Preservation of Organic Carbon Associated with Iron on Continental Shelves Influenced by Hydrodynamic Processes.

Abstract

Understanding the environmental fate of organic carbon associated with iron (OC-Fe) is critically important for investigating OC preservation in aquatic systems. Here, we first investigate 13C and 14C isotopes of OC-Fe within grain size-fractionated sediments retrieved from the East China Sea and estimate their sources and reactivities of OC-Fe through isotope-mixing models and thermal pyrolysis approaches in order to reveal the fate of OC-Fe on continental shelves influenced by hydrodynamic processes.
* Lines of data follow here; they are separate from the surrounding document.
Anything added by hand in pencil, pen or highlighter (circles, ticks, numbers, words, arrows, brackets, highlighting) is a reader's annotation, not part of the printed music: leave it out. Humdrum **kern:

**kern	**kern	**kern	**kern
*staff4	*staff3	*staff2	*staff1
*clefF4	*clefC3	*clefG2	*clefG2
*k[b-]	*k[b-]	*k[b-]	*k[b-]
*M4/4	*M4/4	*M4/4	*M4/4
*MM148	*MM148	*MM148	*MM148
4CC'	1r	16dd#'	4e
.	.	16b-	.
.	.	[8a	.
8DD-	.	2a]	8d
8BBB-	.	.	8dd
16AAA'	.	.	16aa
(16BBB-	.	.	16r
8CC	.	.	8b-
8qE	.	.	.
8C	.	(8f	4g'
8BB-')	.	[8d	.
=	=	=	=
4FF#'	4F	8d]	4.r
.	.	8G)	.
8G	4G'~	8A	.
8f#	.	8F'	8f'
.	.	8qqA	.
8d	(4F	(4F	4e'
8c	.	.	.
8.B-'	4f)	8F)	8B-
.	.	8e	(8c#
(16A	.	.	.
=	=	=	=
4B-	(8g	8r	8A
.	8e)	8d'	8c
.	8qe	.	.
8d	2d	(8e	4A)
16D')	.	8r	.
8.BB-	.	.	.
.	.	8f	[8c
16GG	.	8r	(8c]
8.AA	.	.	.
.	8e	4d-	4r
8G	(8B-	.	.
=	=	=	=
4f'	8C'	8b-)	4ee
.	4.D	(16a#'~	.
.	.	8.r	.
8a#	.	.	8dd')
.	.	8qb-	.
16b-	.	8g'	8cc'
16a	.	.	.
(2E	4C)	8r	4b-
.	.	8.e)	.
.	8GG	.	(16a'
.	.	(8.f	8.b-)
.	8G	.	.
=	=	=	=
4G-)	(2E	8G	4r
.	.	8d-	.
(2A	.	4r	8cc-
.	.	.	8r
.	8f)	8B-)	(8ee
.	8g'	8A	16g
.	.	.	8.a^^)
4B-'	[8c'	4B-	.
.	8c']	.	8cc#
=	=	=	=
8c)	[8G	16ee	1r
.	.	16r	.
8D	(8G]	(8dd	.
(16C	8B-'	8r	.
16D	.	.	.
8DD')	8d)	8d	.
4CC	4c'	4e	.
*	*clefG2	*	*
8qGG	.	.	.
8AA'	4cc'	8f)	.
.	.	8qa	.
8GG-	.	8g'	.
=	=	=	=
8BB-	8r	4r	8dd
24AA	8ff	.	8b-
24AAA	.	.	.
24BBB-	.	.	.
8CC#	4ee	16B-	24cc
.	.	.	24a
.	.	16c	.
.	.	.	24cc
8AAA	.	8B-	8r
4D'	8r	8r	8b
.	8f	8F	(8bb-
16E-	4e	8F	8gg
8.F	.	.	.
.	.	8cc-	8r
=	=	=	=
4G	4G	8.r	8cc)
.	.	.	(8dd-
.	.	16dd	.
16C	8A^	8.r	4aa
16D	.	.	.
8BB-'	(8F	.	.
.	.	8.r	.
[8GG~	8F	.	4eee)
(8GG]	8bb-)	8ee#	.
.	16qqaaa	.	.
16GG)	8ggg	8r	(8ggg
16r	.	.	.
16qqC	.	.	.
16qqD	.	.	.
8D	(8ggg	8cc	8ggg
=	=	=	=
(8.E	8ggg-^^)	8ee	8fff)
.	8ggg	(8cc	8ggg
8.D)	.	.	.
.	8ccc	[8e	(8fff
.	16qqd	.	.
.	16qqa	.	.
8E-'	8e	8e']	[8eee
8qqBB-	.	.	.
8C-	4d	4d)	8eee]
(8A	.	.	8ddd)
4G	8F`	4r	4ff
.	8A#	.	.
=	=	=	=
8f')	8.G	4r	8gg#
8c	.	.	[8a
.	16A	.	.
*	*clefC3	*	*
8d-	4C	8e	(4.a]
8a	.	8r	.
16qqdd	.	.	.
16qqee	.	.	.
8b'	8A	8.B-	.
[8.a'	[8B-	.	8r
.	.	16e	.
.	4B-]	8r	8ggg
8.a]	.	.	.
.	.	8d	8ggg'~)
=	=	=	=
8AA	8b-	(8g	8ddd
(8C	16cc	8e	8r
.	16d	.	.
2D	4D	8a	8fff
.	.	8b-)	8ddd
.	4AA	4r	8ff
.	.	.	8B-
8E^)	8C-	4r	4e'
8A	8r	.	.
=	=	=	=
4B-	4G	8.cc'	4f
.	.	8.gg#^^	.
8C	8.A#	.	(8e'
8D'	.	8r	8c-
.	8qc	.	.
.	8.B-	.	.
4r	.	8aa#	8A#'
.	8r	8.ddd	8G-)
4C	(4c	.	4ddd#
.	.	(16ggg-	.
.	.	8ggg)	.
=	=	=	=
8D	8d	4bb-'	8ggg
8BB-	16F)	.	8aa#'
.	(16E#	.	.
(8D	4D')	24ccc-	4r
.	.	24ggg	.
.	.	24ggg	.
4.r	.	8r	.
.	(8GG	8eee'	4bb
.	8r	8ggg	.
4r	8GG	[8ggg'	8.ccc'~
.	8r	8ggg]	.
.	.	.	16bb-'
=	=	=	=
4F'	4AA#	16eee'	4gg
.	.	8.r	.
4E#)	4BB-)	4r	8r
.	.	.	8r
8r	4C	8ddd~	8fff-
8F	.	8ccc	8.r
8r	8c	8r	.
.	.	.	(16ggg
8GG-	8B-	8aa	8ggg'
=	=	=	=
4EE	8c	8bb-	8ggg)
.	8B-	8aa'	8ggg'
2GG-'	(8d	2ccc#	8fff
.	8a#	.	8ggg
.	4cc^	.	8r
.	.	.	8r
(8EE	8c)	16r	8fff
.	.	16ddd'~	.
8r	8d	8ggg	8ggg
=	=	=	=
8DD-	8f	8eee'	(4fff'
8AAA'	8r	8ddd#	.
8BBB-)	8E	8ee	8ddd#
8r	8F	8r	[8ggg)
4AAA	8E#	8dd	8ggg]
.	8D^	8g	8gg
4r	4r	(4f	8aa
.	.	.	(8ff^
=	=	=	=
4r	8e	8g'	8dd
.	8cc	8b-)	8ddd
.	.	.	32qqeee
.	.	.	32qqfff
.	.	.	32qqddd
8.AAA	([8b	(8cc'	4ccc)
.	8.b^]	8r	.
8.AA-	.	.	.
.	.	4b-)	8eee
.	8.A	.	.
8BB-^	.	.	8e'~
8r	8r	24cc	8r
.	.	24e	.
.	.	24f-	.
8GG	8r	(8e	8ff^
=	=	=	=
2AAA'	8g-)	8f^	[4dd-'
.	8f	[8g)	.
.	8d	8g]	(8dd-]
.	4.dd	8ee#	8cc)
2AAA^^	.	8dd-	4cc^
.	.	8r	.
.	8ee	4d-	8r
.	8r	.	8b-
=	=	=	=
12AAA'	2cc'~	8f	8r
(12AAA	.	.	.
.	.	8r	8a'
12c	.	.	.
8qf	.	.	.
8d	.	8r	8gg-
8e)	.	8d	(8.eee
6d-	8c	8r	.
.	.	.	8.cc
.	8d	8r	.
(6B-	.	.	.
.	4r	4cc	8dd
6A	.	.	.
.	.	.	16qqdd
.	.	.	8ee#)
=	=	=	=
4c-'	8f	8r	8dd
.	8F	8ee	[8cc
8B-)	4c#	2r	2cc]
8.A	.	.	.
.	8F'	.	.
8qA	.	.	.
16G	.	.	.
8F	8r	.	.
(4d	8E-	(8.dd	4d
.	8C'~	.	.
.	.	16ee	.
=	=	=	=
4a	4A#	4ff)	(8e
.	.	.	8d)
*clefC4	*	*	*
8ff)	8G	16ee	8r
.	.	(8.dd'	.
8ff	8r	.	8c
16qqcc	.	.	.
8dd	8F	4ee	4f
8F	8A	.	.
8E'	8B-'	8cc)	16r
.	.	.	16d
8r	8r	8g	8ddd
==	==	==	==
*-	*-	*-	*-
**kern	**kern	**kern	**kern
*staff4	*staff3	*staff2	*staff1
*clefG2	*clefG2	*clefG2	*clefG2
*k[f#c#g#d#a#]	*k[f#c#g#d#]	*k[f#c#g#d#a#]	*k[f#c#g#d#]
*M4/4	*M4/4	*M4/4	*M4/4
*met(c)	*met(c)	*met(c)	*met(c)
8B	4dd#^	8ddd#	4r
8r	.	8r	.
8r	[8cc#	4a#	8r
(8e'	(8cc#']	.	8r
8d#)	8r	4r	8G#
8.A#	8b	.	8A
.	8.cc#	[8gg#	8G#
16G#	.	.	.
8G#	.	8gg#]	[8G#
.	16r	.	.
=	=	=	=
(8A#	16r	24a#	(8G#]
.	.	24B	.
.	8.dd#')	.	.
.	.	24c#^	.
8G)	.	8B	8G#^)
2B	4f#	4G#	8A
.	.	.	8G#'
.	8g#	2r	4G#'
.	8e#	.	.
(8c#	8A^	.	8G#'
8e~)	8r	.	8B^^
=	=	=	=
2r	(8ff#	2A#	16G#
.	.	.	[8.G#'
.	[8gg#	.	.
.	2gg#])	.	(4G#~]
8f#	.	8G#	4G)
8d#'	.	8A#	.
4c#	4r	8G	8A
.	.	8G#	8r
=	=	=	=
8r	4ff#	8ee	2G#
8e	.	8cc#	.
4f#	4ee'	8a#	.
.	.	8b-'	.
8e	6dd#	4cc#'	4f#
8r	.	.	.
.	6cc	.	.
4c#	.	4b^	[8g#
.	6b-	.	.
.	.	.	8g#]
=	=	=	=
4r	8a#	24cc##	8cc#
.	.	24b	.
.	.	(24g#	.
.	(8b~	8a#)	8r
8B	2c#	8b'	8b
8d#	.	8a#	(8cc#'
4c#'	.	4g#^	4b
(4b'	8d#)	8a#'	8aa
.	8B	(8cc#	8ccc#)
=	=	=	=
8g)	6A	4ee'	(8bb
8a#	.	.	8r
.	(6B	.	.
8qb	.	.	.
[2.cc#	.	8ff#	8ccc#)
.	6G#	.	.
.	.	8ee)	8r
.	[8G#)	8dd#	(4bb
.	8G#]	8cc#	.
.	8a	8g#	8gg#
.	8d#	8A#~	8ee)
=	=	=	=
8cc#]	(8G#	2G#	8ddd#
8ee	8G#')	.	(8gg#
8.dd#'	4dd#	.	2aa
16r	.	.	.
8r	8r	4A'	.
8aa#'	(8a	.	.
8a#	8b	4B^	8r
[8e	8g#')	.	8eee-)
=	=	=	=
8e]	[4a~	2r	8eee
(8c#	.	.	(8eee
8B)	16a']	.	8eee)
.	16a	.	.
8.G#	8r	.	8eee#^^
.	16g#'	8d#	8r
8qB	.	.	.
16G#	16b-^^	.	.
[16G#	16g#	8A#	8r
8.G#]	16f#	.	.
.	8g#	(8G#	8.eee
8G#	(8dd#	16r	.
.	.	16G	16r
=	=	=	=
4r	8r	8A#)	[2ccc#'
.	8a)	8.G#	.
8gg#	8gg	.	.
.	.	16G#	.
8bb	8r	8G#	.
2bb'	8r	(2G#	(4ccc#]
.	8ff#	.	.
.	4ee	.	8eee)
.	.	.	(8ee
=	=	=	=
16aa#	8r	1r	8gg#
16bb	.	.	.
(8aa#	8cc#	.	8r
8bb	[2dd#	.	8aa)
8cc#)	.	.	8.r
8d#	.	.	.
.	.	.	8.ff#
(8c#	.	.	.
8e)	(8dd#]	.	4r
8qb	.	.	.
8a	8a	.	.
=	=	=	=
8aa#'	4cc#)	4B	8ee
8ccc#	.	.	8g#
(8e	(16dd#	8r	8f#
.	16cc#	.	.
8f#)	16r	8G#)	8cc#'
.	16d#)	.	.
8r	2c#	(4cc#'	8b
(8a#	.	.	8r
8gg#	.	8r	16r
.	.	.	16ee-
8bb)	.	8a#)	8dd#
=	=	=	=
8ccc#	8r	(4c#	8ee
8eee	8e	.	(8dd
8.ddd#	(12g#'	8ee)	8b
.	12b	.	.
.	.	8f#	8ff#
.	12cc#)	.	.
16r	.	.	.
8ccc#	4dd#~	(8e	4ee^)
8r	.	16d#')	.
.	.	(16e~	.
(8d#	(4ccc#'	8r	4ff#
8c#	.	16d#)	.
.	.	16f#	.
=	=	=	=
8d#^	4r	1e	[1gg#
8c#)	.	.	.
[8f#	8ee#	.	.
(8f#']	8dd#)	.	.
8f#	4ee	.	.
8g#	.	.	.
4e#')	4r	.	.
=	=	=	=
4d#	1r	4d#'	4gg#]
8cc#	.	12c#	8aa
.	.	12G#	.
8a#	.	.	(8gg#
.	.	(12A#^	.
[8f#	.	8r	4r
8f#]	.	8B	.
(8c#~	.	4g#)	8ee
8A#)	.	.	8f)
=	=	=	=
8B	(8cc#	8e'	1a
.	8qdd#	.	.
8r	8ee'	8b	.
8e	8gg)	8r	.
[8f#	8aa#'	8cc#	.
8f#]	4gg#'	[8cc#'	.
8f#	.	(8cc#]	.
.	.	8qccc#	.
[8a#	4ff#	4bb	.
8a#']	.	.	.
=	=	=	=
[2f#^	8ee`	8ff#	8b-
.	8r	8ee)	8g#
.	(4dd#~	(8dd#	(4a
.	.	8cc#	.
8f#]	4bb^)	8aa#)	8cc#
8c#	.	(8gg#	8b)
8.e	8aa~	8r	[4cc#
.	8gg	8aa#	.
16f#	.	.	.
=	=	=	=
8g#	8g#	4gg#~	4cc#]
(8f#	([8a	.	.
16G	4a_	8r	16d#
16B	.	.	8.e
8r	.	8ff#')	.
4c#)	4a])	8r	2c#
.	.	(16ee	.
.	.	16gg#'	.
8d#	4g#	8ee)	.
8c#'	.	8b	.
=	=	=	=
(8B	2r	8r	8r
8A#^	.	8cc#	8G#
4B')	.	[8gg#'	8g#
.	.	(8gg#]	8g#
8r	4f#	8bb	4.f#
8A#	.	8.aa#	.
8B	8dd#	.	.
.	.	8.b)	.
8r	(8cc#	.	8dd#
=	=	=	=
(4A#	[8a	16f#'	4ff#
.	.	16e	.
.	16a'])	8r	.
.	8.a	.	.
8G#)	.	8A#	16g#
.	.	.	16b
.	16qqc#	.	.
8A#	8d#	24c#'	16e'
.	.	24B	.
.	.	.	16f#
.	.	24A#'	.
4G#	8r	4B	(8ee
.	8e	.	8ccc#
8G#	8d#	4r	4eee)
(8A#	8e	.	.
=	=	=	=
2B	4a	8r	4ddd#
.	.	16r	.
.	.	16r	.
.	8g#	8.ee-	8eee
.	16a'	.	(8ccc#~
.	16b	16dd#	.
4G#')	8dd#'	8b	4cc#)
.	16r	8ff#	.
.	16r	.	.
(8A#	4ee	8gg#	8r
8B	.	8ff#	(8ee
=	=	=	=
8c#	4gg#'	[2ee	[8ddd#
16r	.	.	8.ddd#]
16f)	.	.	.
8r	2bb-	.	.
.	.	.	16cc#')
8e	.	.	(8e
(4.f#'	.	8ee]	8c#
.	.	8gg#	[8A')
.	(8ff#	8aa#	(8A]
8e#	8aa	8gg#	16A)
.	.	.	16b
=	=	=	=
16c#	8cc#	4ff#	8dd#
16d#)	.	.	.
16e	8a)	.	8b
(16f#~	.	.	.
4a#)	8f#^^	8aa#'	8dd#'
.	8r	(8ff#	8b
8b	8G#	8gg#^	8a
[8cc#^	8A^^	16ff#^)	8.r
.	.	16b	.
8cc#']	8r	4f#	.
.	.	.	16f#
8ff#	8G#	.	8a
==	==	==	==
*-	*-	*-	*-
Our results show that the OC-Fe proportion in total OC (fOC-Fe) in the sortable silt fractions (20-63 μm) is the highest among three grain size fractions, likely suggesting that hydrodynamics may enhance the iron protection on OC. In addition, Δ14COC-Fe values fall within the range of from -358.73 to -64.03‰, and both Δ14COC-Fe values and ancient OC-Fe% exhibit strong positive linear relationships with fOC-Fe. This emphasized that the hydrodynamic processes may cause the ancient OC to be tightly associated with Fe, accompanying OC-Fe aging. Our findings shed new light on the preservation of OC-Fe in marginal seas to advance the recognition of carbon "rusty sinks" in seafloor sediments.